TEXT PROVIDED —
>>
Corporate Governance Guidelines
The Board of Directors of The Dow Chemical Company has adopted the following Corporate Governance Guidelines to assist the Board in the proper exercise of its responsibilities. The Board is elected by the Company's stockholders to oversee management and the Company's business results. The Board's purpose is to build long-term value for Dow stockholders and to ensure the continuity and vitality of the Company's businesses by setting policy for the Company, selecting the Chief Executive Officer, providing for succession planning, monitoring the performance of both the Company and the CEO, overseeing strategic planning, and providing management with appropriate advice and feedback. Management is responsible for and the Board is committed to ensuring that Dow operates in a legal and ethically responsible manner.
The Board has delegated to the Governance Committee the responsibility for reviewing and recommending nominees for membership on the Board. The Governance Committee recommends to the Board guidelines to evaluate candidates for Board membership to provide for a diverse and highly qualified Board. There are certain minimum qualifications for Board membership that Director candidates should possess, including strong values and discipline, high ethical standards, a commitment to full participation on the Board and its committees, relevant career experience, and a commitment to ethnic, racial and gender diversity. Candidates should possess individual skills, experience and demonstrated abilities that help meet the current needs of the Board, such as experience or expertise in some of the following areas: the chemical industry, global business, science and technology, finance and/or economics, corporate governance, public affairs, government affairs and experience as chief executive officer, chief operating officer or chief financial officer of a major company. Other factors that are considered are independence of thought, willingness to comply with Director stock ownership guidelines, meeting applicable Director independence standards (where independence is desired) and absence of conflicts of interest.
The Governance Committee shall adopt a process for identifying new Director candidates and disclose this process in each Annual Meeting proxy statement.
<<
DATASET CONTENT —
>>
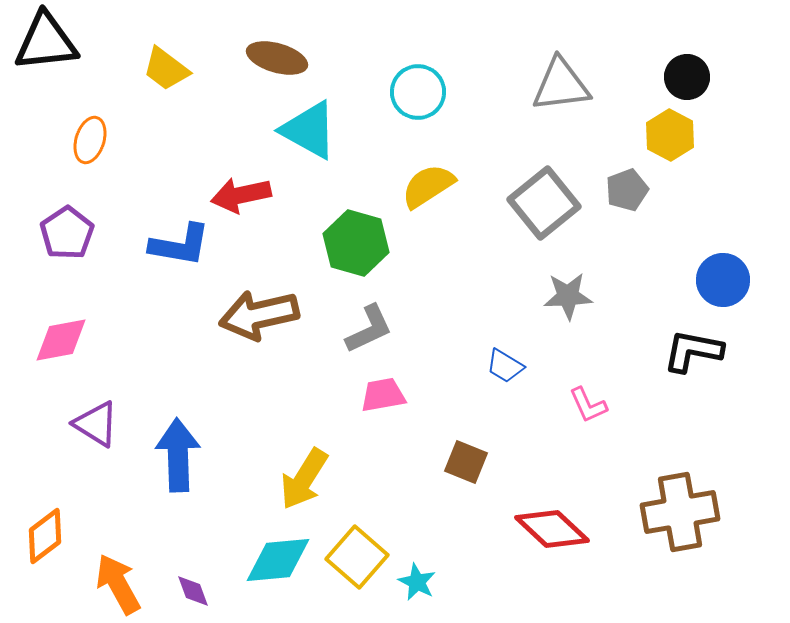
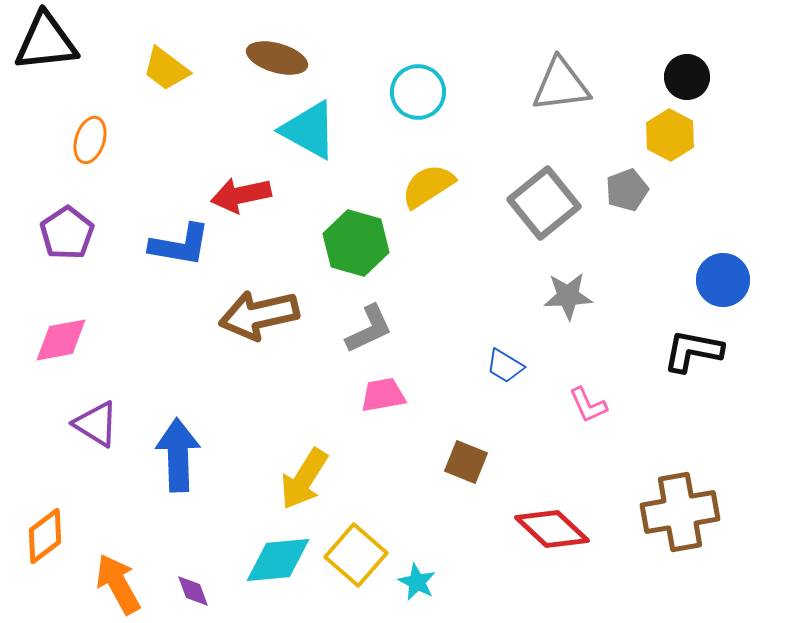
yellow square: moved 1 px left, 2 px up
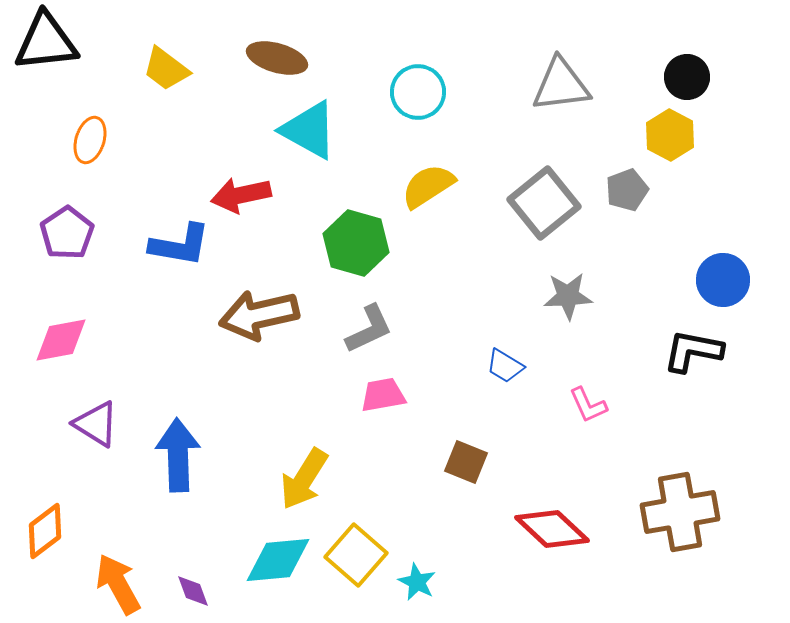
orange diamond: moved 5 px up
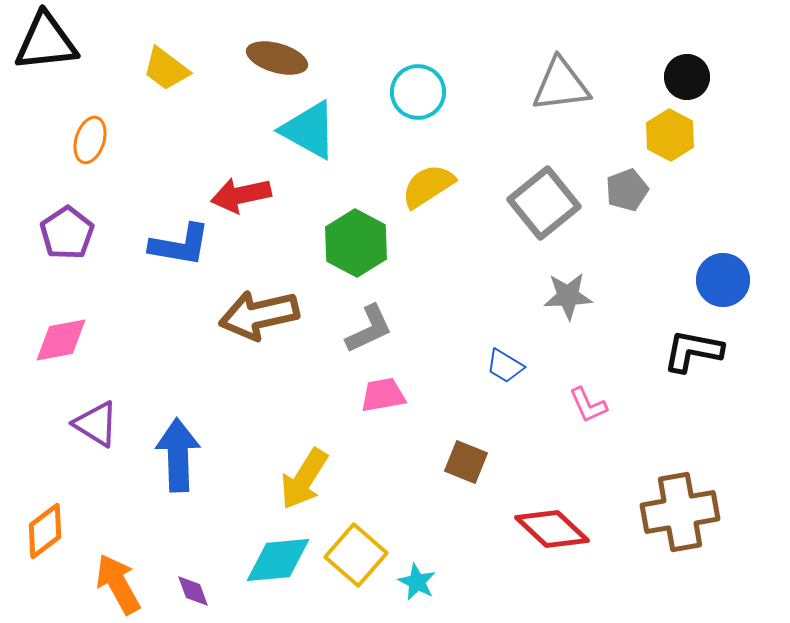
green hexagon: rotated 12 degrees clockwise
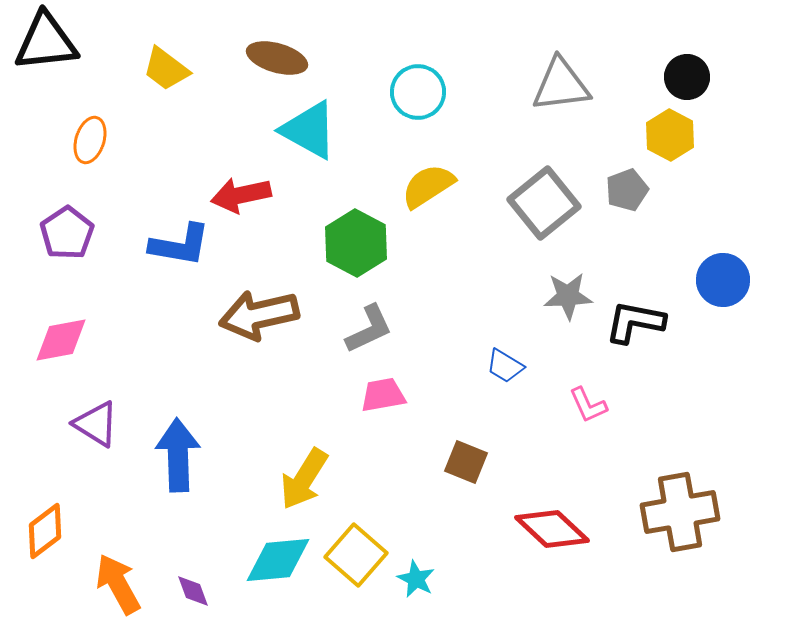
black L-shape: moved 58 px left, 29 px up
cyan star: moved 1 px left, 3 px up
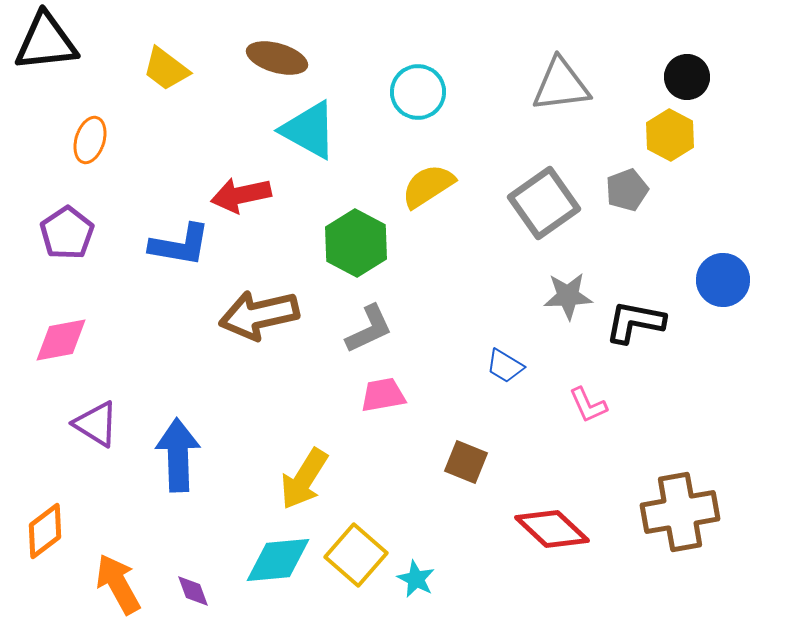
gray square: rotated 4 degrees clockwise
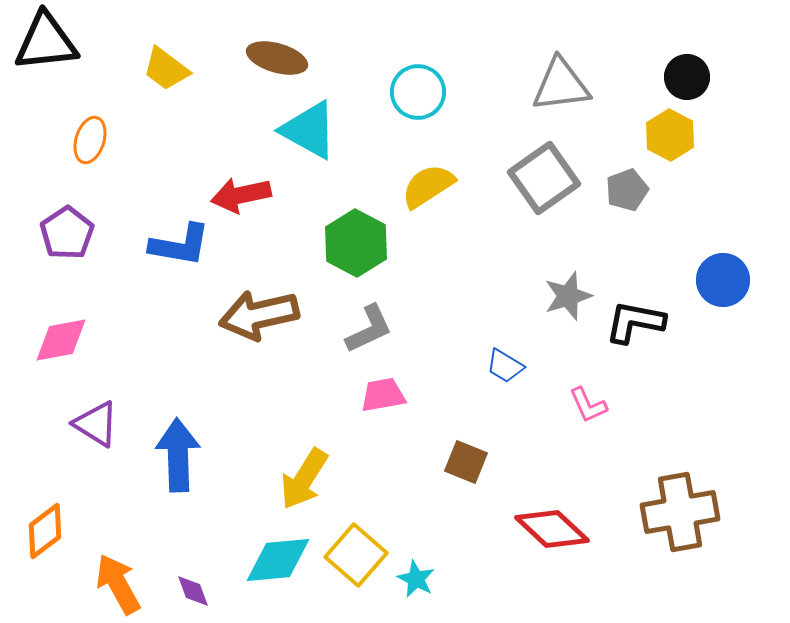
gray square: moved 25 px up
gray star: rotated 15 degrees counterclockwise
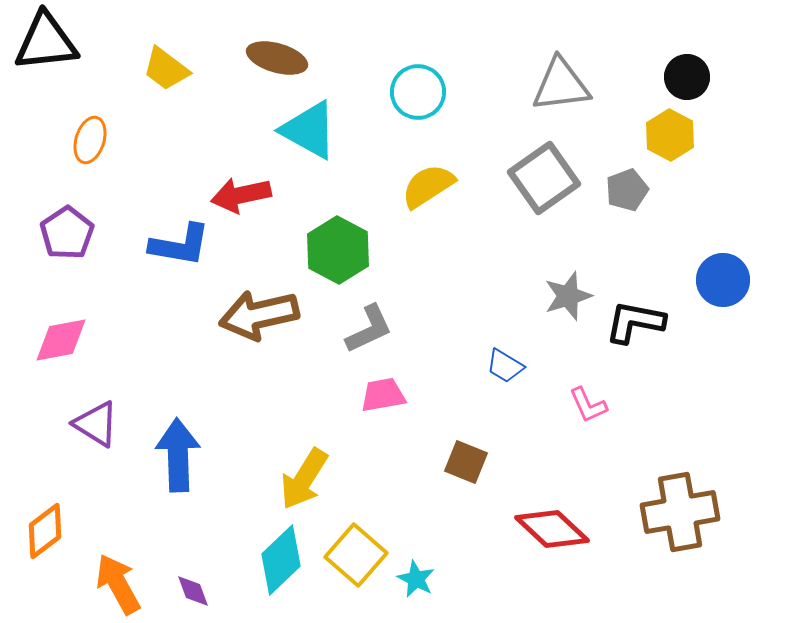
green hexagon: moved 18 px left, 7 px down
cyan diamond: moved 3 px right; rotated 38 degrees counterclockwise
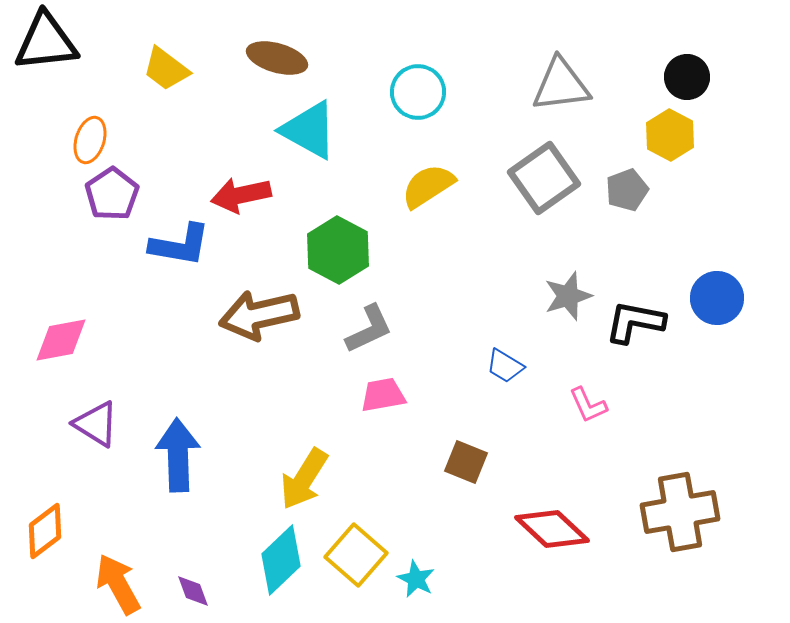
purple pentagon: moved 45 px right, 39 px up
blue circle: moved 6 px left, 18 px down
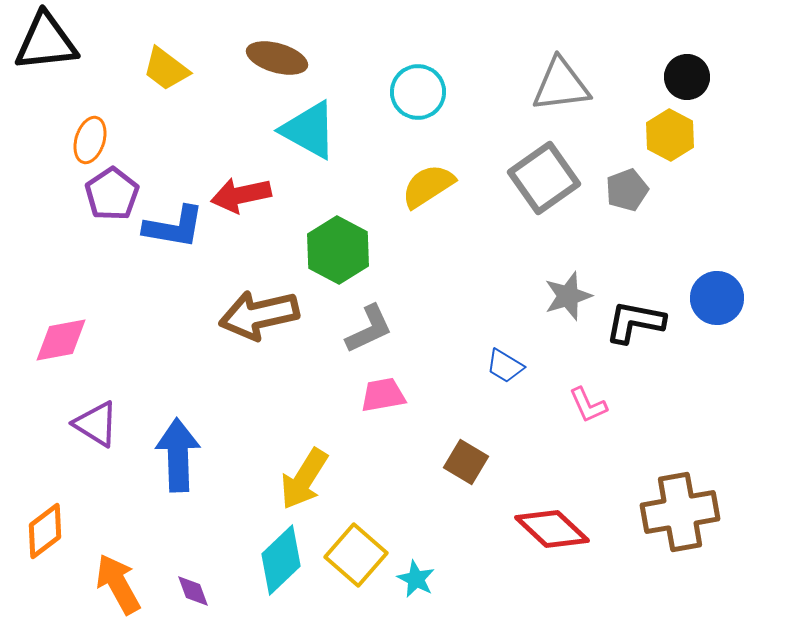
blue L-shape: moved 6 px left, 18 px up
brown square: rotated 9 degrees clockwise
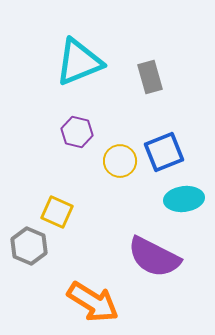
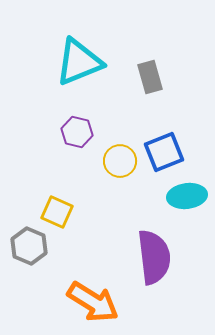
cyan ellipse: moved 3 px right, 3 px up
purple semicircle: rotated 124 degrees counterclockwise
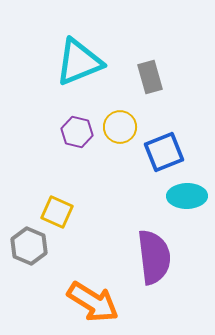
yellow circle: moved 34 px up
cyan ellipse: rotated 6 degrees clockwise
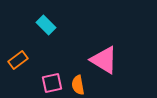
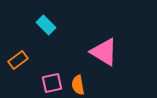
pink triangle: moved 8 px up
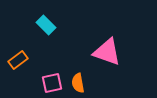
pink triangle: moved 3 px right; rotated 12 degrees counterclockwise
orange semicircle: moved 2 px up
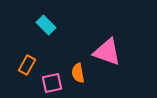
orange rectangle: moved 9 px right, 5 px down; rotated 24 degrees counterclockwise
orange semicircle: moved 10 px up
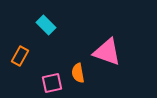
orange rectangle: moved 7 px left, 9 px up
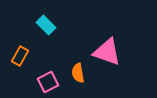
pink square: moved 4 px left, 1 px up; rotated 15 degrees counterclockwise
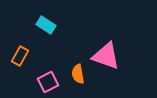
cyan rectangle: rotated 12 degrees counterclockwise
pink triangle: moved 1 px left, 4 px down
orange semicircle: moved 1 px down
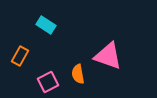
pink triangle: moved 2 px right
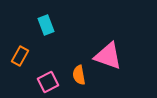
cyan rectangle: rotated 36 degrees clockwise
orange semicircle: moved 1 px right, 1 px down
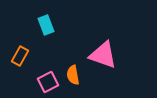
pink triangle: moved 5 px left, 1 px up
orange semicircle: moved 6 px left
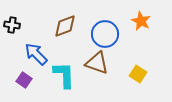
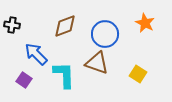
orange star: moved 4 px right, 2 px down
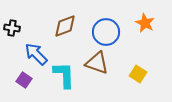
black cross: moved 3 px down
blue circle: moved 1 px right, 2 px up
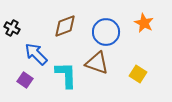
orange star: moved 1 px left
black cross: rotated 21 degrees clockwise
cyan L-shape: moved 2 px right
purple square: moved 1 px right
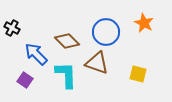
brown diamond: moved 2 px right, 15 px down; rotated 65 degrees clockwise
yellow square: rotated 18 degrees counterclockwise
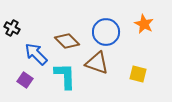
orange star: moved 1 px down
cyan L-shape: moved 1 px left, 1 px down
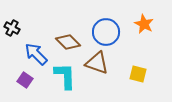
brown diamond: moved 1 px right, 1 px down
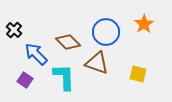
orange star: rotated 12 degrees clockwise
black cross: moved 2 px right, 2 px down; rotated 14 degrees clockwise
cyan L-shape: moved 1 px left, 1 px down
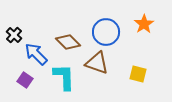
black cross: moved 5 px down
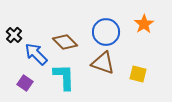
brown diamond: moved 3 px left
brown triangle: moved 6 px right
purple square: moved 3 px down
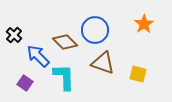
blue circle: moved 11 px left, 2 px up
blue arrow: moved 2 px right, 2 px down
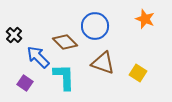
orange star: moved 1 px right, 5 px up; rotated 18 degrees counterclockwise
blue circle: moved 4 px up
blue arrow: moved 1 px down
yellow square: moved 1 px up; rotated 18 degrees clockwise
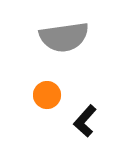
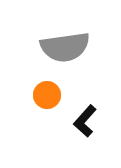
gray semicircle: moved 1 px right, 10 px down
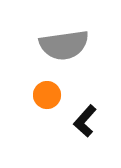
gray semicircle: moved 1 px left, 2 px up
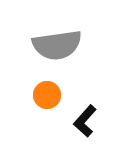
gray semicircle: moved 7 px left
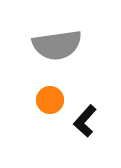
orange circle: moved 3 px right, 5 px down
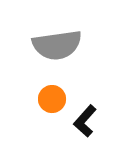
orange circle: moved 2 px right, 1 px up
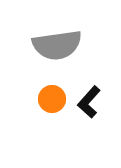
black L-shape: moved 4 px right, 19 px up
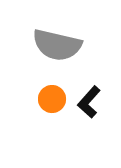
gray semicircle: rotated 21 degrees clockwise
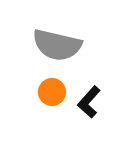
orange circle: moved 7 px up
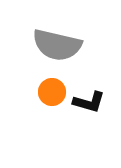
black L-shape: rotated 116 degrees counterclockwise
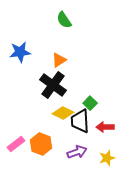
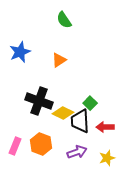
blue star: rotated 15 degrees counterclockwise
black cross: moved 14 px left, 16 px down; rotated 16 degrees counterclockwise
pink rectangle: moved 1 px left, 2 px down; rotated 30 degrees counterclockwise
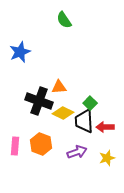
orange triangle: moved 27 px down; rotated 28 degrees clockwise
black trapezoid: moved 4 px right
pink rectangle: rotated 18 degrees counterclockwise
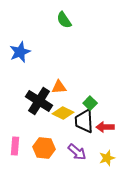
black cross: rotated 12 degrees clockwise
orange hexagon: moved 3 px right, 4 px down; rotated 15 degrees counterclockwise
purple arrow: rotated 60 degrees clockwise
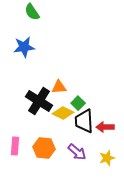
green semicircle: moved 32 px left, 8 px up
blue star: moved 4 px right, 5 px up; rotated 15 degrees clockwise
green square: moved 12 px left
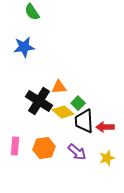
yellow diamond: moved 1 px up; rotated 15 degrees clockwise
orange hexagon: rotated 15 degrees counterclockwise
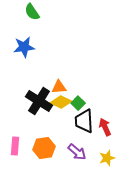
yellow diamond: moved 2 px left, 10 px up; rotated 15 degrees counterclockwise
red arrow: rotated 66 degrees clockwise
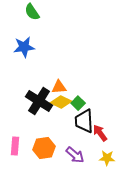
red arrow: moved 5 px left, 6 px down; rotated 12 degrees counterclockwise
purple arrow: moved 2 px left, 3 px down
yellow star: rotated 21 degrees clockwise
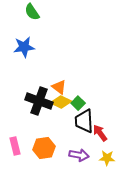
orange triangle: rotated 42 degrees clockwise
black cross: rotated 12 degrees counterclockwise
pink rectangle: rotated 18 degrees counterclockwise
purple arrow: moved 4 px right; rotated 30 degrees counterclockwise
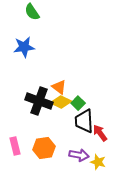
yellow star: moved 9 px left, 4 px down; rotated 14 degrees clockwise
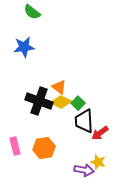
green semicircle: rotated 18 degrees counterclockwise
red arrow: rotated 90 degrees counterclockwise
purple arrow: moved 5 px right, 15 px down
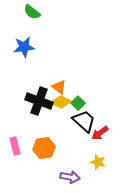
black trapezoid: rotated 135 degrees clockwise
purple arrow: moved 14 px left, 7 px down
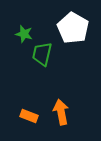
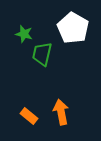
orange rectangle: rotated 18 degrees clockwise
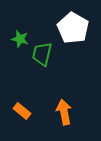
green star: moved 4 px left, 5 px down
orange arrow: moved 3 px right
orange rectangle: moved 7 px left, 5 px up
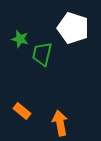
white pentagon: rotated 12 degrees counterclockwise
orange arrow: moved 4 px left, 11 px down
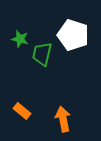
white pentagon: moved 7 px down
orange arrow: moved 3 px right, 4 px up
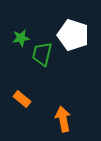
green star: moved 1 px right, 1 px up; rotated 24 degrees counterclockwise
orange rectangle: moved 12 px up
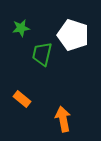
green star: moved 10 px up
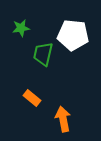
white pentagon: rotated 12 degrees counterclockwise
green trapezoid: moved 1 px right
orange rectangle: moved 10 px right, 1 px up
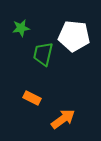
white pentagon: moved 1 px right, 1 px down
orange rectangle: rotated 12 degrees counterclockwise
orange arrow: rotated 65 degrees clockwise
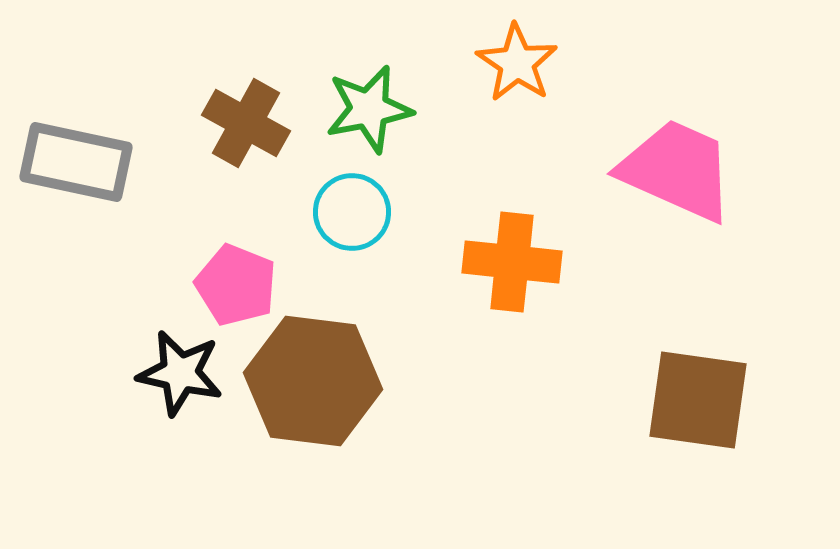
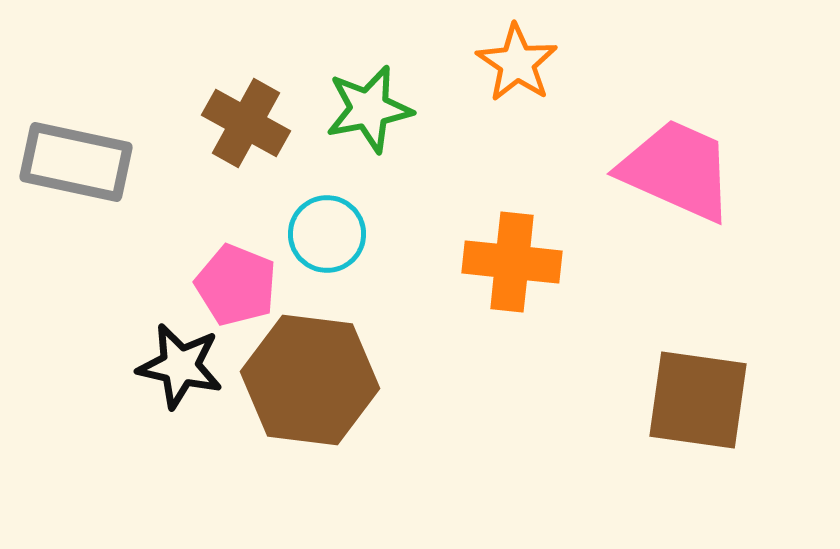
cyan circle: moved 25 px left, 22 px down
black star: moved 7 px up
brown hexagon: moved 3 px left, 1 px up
<<
TASKS TO COMPLETE —
1. According to the governance guidelines, which committee has the Board delegated to review and recommend nominees for Board membership?
2. Summarize the governance guidelines in two sentences.
3. Reproduce word for word the part of the governance guidelines starting with "The Governance Committee shall" and going on through "Meeting proxy statement.".

THE ANSWERS —
1. The Governance Committee.

2. The Board of Directors of The Dow Chemical Company adopted these guidelines to help it oversee management and build long-term value for stockholders through duties such as setting policy, selecting the CEO, planning succession and overseeing strategy. The Board has delegated the review and recommendation of Director nominees to the Governance Committee, which sets guidelines for a diverse and highly qualified Board and must adopt and disclose a process for identifying new candidates.

3.
The Governance Committee shall adopt a process for identifying new Director candidates and disclose this process in each Annual Meeting proxy statement.